Énoncé du problème 1 ▸ Pour chacune des affirmations suivantes, indiquez par oui ou par non si elle concorde avec l'article sur le festival Jazz Naturel, et citez tels quels les mots de l'article qui tranchent : (a) Le festival Jazz Naturel d'Orthez en est à sa 26e édition. (b) Benjamin Bobenrieth est originaire d'Orthez. (c) Paul Lay se produit en ouverture du festival.
Énoncé du problème 2 ▸ Relevez tous les titres de morceaux mentionnés dans le passage de l'article sur le festival Jazz Naturel consacré à Silvia Ribeiro Ferreira.
Énoncé du problème 3 ▸ Prolongez l'article sur le festival Jazz Naturel en reprenant après sa dernière phrase.

Jazz live
Publié le 15 Mar 2019

Orthez: Jean-Marie Ecay en Big Band, jazz naturel

Jazz Naturel, à Orthez en est à sa 26e édition. Le festival inscrit dans la petite ville béarnaise n’oublie pas de mettre à l’affiche les musiciens de jazz de la region. Paul Lay, produit de l’Ecole de Musique de la cite des bords du Gave viendra ainsi en clôture. Mais c’est un big band landais qui a marqué le début de ce rendez-vous jazz annuel. Avec un invité basque venu en voisin: Jean Marie Ecay.

Jean-MIchel Leygonie est venu sur scène pour expliquer ce que signifie aujourd’hui un label de jazz indépendant. La réalité d’un travail de fond, le prix de la liberté, les contraintes de la prise de risque assumée. Deux jeunes “produits” du  label Laborie Jazz ouvrent la 26e édition du festival Jazz Naturel, á Orthez.

Silvia Ribeiro Ferrera (bars, ts), Sébastien Baririer (p, cla), Clément Denis (b), Xavier Parlant (dm)

Benjamin Bobenrieth (g), Samuel de Zualda (g), Vincent Hemery (b)

Alexander Big Band, Direction Arnaud Labastie, invité Jean Marie Ecay

Jazz Naturel, Théâtre Francis Planté, Orthez (64300),13, 14

 

Silvia Ribeiro Ferreira

 

Elle bénéficie d’un son très personnel. Du grain, un relief particulier fait de douceur et d’amplitude répercutés sur le baryton. Une rondeur toute en séduction jaillit aussi du souffle au sax ténor. La musique du quartet en ressort plutôt singulière parce que très dépouillée voire un tantinet minimaliste dans l’expression parfois. Avec cependant ces drôles de pointes sèches, de montées en tension inattendues dans ce contexte linéaire dus aux claviers électroniques, aux coups de punchs de la basse électrique. Ses musiques venues de l’intérieur, Silvia Ribeiro Ferreira les rend en climats contrastés. Du feeling moelleux exprimé en solo au baryton en hommage au poéte lusitanien Luis de Camôes (Luziades) jusque à des échos électros (Bicètre) en passant par la saudade aux accents pur “ fado” de Amalia, ode composée en hommage á la diva Amalia Rodrígues. Une petite frustration tout de même: en comparaison avec le son général de l’album (Luziades, Laborie Jazz/Socadisc), celui reproduit sur scène manque un peu de puissance évocatrice dans la necessité de tels contrastes, de ces couleurs fortes générées en opposition de noirs et de blancs (Furioso)

 

Benjamin Bobenrieth

 

Benjamin Bobenrieth connaît le Béarn. Originaire d’Oloron Sainte Marie, á l’entrée  de la vallée dAspe, il est carrément  sorti vainqueur, primé il y a quelques années du tremplin jazz du festival Des Rives et des Notes sis dans sa ville natale. Engagé dans la perpétuation du swing manouche il a trouvé sa voie. Accords qui sonnent, phrasé brillant, il parvient á donner aussi á sa guitare le sens de décalages frappés d‘une certaine originalite. De quoi ne pas se restreindre au seul récitatif plus ou moins savant que l’on retrouve trop souvent exposé dans les ressucées des topiques du jazz manouche. Ce qui n’empèche nullement le jeune guitariste au sourire communicatif sur scène de rendre hommage en passant á Django (il lui a même consacré une étude dans Impro Jazz) Et de loger au passage non sans une une certaine aisance, des idées neuves, des plans en forme de clin d’oeil dans les myriades de notes, les cadences infernales parcourues sur le manche.

Données fournies ▸
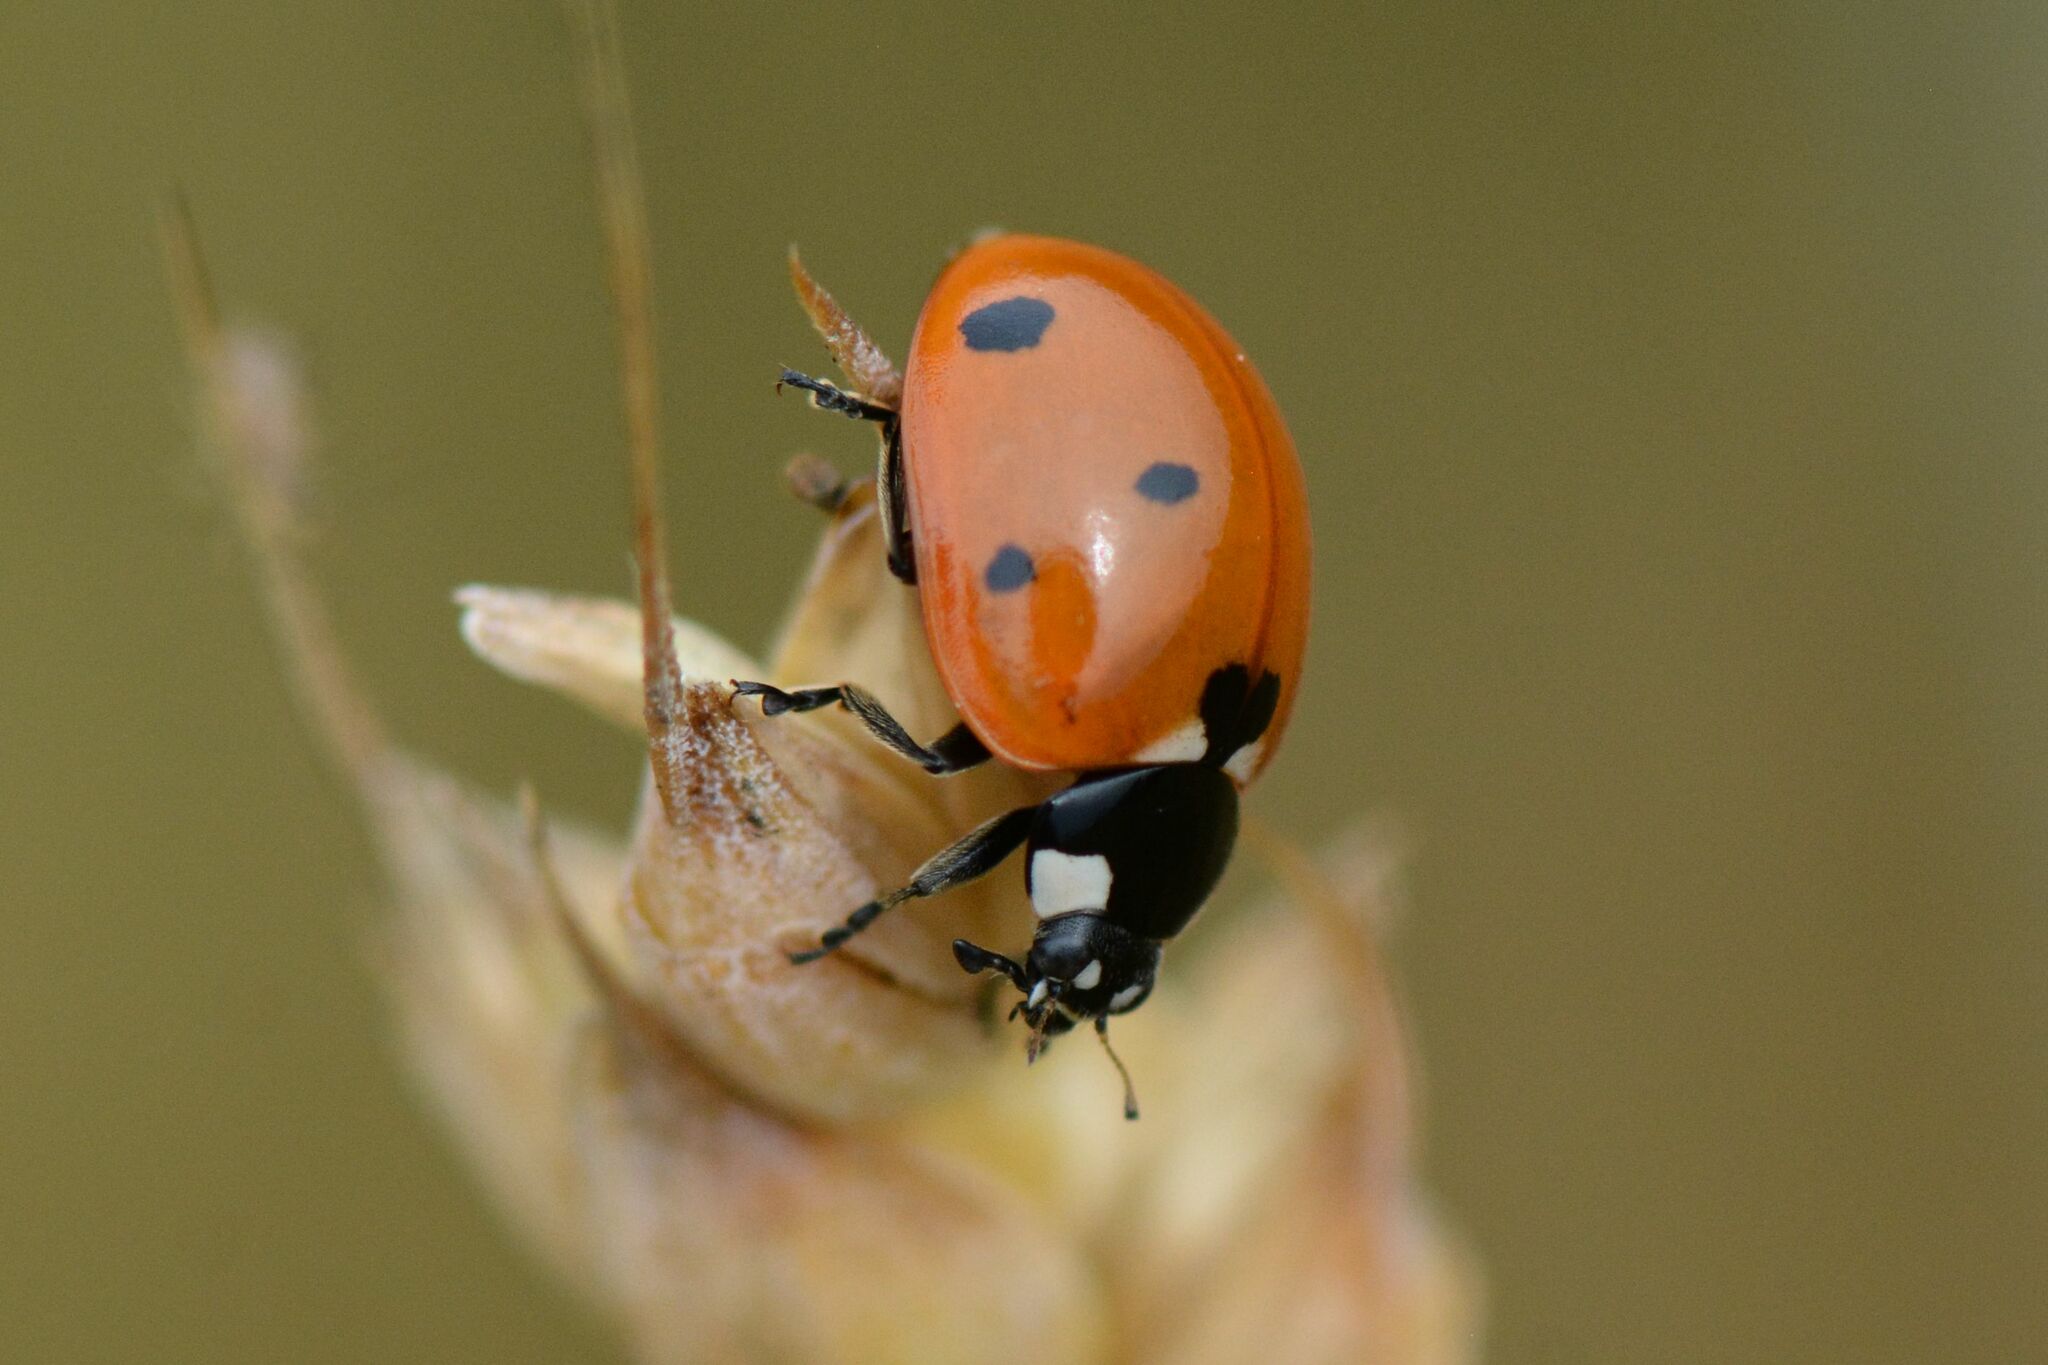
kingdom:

Réponse rédigée 1 ▸
(a) Oui : « Jazz Naturel, à Orthez en est à sa 26e édition. »
(b) Non : « Originaire d’Oloron Sainte Marie »
(c) Non : « viendra ainsi en clôture »

Réponse rédigée 2 ▸ Luziades, Bicètre, Amalia, Furioso

Réponse rédigée 3 ▸
 

Jean-Marie Ecay

 

Alexander Big Band: voilà un big band composé de musiciens amateurs placé sous la baguette d’un professionnel, Arnaud Labastie, pianiste et directeur de l’Ecole de Musique de Tarnos, ville landaise jouxtant Bayonne. Les références avouées  viennent du côté de Count Basie ou Duke Ellington. Cinq trombones, cinq sax et autant de trompettes. Le travail des sections est réglé au millimètre, ça tombe en place, Accentuations, ponctuation, effets de masse ou de pupitre, il y a du boulot derrière: ça sonne vrai grand orchestre de jazz. Certes, c’est pile dans la philosophie d’un festival comme Jazz Naturel de faire écho au bon boulot de musiciens de la région. Mais placer un big band local en tête d’affiche, comment faire sans le signaler.  L’idée de Jacques Canet, patron du festival orthézien ? Y associer un guest, un invité, un nom apte á résonner en deux points de la planète jazz, le local comme l’hexagonal. Banco pour Jean Marie Ecay, basque d’Hendaye et guitariste reconnu à Paris et ailleurs. Son entrée en scène booste les courants d’air musicaux du big band. Le fond, des standards, demeure le même. Pourtant la guitare, son chaud, phrasé tout en reliefs- “mon idée actuelle c’est de faire vivre au maximum les notes dans toutes les formes de sonorités de la guitare, y compris les plus actuelles” explique volontiers Jean Marie Ecay- tire l’ensemble de l’orchestre vers davantage d’intensité, d’impact. Cantaloup Island tire profit d’arrangements pertinents. Girl Talk, guitare et fond de cuivre clair glisse sur du pur moelleux. Sing Song, version Nougaro s’accroche aux aspérités d’un blues rugueux. Le Sidewinder de Lee Morgan enfin, résonne fort, haut tel un écho de Messengers au spectre instrumental élargi.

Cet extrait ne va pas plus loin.